The Third U.S. Circuit Court of Appeals has ruled that immigration judges must ascertain whether those facing deportation who speak English dialects also understand American English or require interpreters.
The ruling concerned the case of a citizen of Cameroon who speaks “Pidgin” English. The three-judge panel unanimously deemed it unfair for an immigration judge to refuse asylum to the individual, “B.C.,” when it was apparent that he lacked basic standard English fluency. As evidence of this, the judges cited 36 separate instances where a court reporter recorded his testimony as “indiscernible.”

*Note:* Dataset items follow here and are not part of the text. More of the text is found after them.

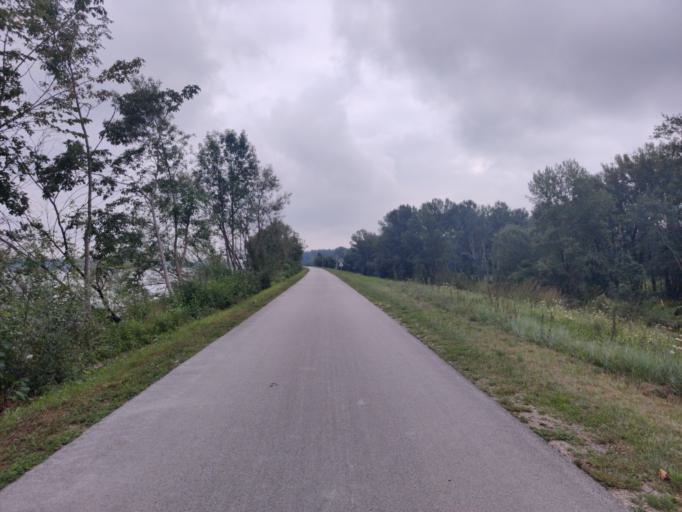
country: AT
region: Lower Austria
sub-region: Politischer Bezirk Tulln
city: Grafenworth
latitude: 48.3740
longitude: 15.7747
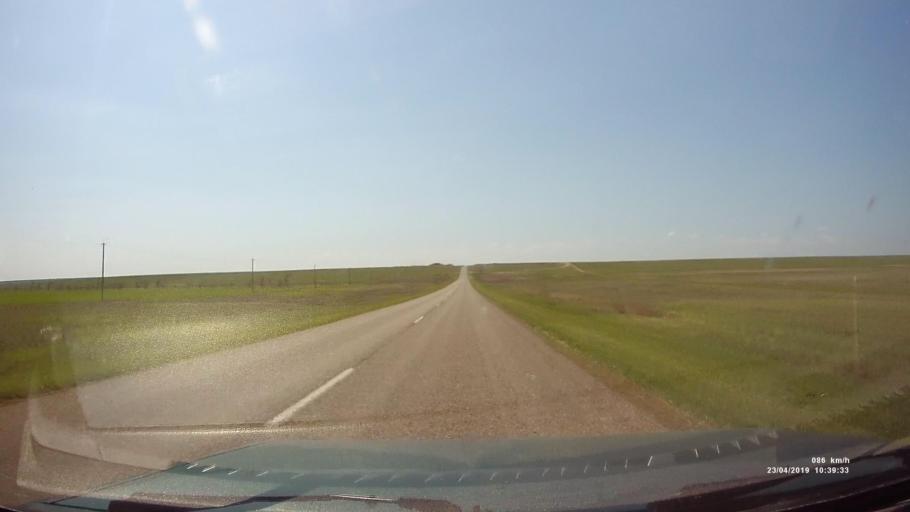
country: RU
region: Kalmykiya
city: Yashalta
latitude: 46.5178
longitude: 42.6387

“These failures resulted in a fundamentally unfair proceeding in which B.C. could not fully participate or advocate for himself in Pidgin English, his best language,” said Sozi Tulante, the attorney who argued the appeal for B.C.
B.C. was detained after fleeing to the U.S. in 2018 and applying for asylum and withholding of removal. He claimed that as a politically active Pidgin speaker, he would face persecution if he were deported.
At his first appearance before an immigration judge, B.C.’s records erroneously showed him as a citizen of Guatemala and the only available interpreter spoke Spanish. When he told the judge he was from Cameroon, the judge asked only whether B.C. needed a French interpreter or was “okay with English.” According to the 3rd Circuit, B.C., who did not have a lawyer, said he was comfortable proceeding in English.
At a hearing concerning the merits of B.C.’s application, the judge proceeded without asking if he needed an interpreter, and dismissed his claim that he wasn’t a fluent English speaker, at one point asking, “why would you have to practice English if that’s your native language?”
The judge deemed B.C.’s testimony inconsistent and ordered his deportation, which the Board of Immigration Appeals affirmed in 2019. On appeal, B.C.’s attorneys said the judge’s failure to determine the languages he speaks proficiently or supply an interpreter violated his right to due process.
The 3rd Circuit agreed, ruling that judges can’t assume that individuals who speak variations on standard English don’t require interpreters.
“Failing to provide an interpreter when needed makes meaningless a noncitizen’s right to due process,” Circuit Judge Thomas Ambro wrote. “And not making a threshold inquiry into whether an interpreter is needed, in turn, renders the right to an interpreter meaningless.”